Chart understanding…
Prompt:
When did things start to go wrong for dark dragon?
Response:
The training loss for the “dark-dragon-50” model starts to exhibit significant instability around the 10,000 steps mark. There is a noticeable spike in the loss value at this point, and the instability continues with another major spike around the 20,000 steps mark. These spikes indicate that the training process for the “dark-dragon-50” model began to encounter issues starting around the 10,000 steps mark.
And more…
Prompt:
Which companies use models made by Mistral AI?
Response:
The companies that use models made by Mistral AI, as shown in the image, are:
- BNP Paribas
- Brave
- Cloudflare
- CMA CGM
- Front
One more thing…
Along with Pixtral Large, Mistral Large, our state-of-the-art text
model, also gets an update.
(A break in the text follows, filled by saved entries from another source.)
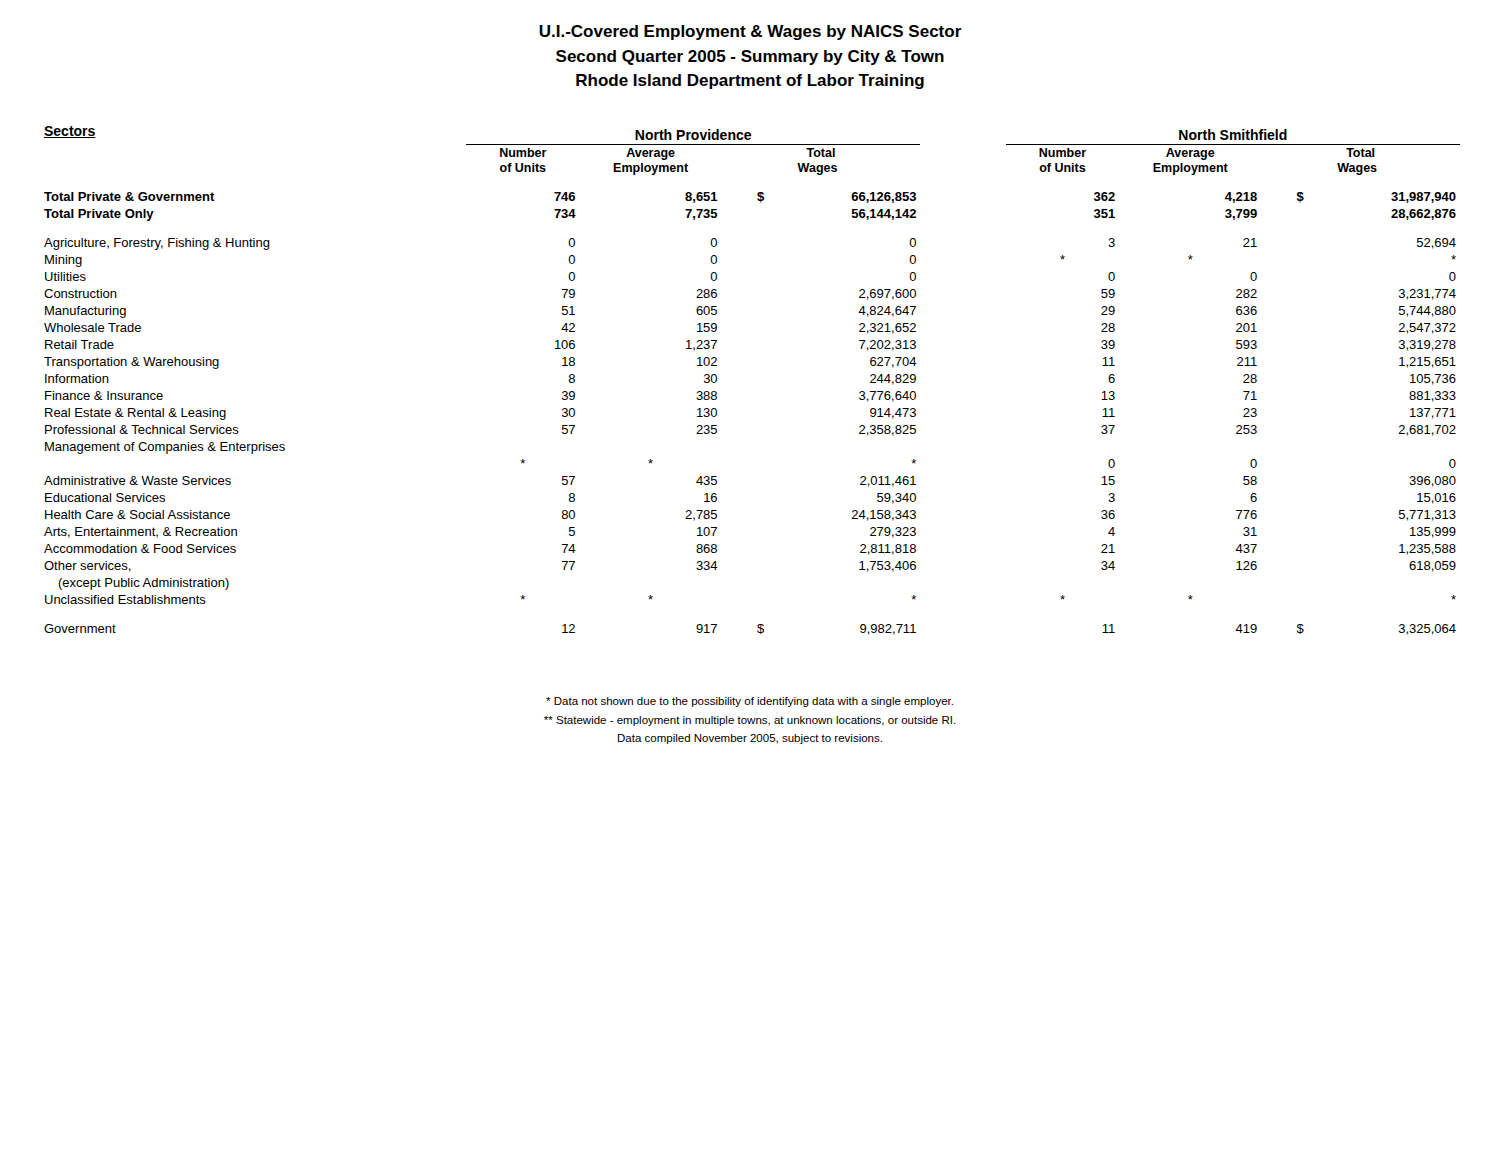U.I.-Covered Employment & Wages by NAICS Sector
Second Quarter 2005 - Summary by City & Town
Rhode Island Department of Labor Training
| Sectors | North Providence | | North Smithfield |
| | Number of Units | Average Employment | Total Wages | | Number of Units | Average Employment | Total Wages |
| Total Private & Government | 746 | 8,651 | $ | 66,126,853 | | 362 | 4,218 | $ | 31,987,940 |
| Total Private Only | 734 | 7,735 | | 56,144,142 | | 351 | 3,799 | | 28,662,876 |
| Agriculture, Forestry, Fishing & Hunting | 0 | 0 | | 0 | | 3 | 21 | | 52,694 |
| Mining | 0 | 0 | | 0 | | * | * | | * |
| Utilities | 0 | 0 | | 0 | | 0 | 0 | | 0 |
| Construction | 79 | 286 | | 2,697,600 | | 59 | 282 | | 3,231,774 |
| Manufacturing | 51 | 605 | | 4,824,647 | | 29 | 636 | | 5,744,880 |
| Wholesale Trade | 42 | 159 | | 2,321,652 | | 28 | 201 | | 2,547,372 |
| Retail Trade | 106 | 1,237 | | 7,202,313 | | 39 | 593 | | 3,319,278 |
| Transportation & Warehousing | 18 | 102 | | 627,704 | | 11 | 211 | | 1,215,651 |
| Information | 8 | 30 | | 244,829 | | 6 | 28 | | 105,736 |
| Finance & Insurance | 39 | 388 | | 3,776,640 | | 13 | 71 | | 881,333 |
| Real Estate & Rental & Leasing | 30 | 130 | | 914,473 | | 11 | 23 | | 137,771 |
| Professional & Technical Services | 57 | 235 | | 2,358,825 | | 37 | 253 | | 2,681,702 |
| Management of Companies & Enterprises | | | | | | | | | |
| | * | * | | * | | 0 | 0 | | 0 |
| Administrative & Waste Services | 57 | 435 | | 2,011,461 | | 15 | 58 | | 396,080 |
| Educational Services | 8 | 16 | | 59,340 | | 3 | 6 | | 15,016 |
| Health Care & Social Assistance | 80 | 2,785 | | 24,158,343 | | 36 | 776 | | 5,771,313 |
| Arts, Entertainment, & Recreation | 5 | 107 | | 279,323 | | 4 | 31 | | 135,999 |
| Accommodation & Food Services | 74 | 868 | | 2,811,818 | | 21 | 437 | | 1,235,588 |
| Other services, | 77 | 334 | | 1,753,406 | | 34 | 126 | | 618,059 |
| (except Public Administration) | | | | | | | | | |
| Unclassified Establishments | * | * | | * | | * | * | | * |
| Government | 12 | 917 | $ | 9,982,711 | | 11 | 419 | $ | 3,325,064 |
* Data not shown due to the possibility of identifying data with a single employer.
** Statewide - employment in multiple towns, at unknown locations, or outside RI.
Data compiled November 2005, subject to revisions.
The model is available as pixtral-large-latest
on our API, and as Mistral Large 24.11 on HuggingFace under the Mistral Research License (MRL) for research, or with a commercial license from Mistral AI for commercial use.
This newest model provides a significant upgrade on the previous Mistral Large 24.07, with notable improvements in long context understanding, a new system prompt, and more accurate function calling. The model is highly capable for RAG and agentic workflows, making it a suitable choice for enterprise use cases such as knowledge exploration and sharing, semantic understanding of documents, task automation, and improved customer experiences.
Mistral Large 24.11 will be available from our cloud provider partners soon, starting with Google Cloud and Microsoft Azure within a week.